INPUT DATA:
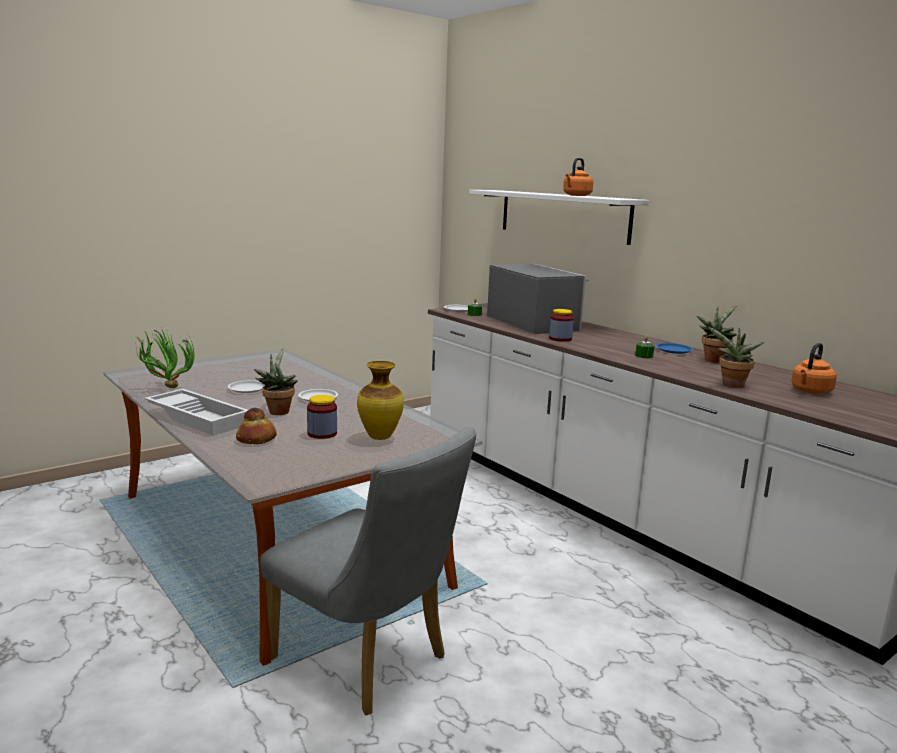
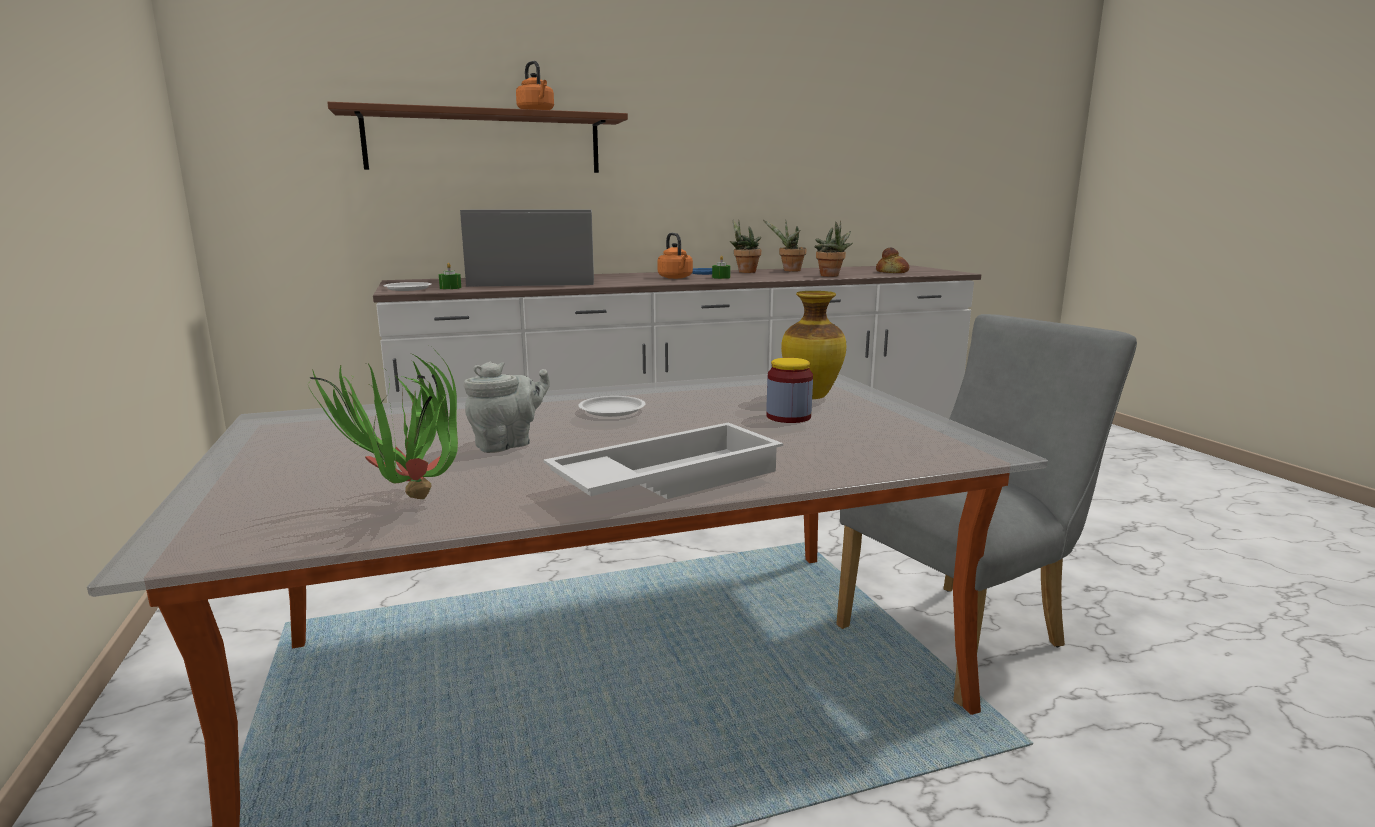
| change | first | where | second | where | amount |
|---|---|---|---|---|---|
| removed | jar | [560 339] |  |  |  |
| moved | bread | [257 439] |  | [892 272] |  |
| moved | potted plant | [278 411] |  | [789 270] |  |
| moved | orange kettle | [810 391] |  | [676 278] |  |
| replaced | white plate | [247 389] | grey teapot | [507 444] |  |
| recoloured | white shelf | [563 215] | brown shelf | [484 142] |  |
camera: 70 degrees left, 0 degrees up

THE PROBLEM:
Print the material above once more, exactly, minus the pictures.

ANSWER TO THIS TASK:
| change | first | where | second | where | amount |
|---|---|---|---|---|---|
| removed | jar | [560 339] |  |  |  |
| moved | bread | [257 439] |  | [892 272] |  |
| moved | potted plant | [278 411] |  | [789 270] |  |
| moved | orange kettle | [810 391] |  | [676 278] |  |
| replaced | white plate | [247 389] | grey teapot | [507 444] |  |
| recoloured | white shelf | [563 215] | brown shelf | [484 142] |  |
camera: 70 degrees left, 0 degrees up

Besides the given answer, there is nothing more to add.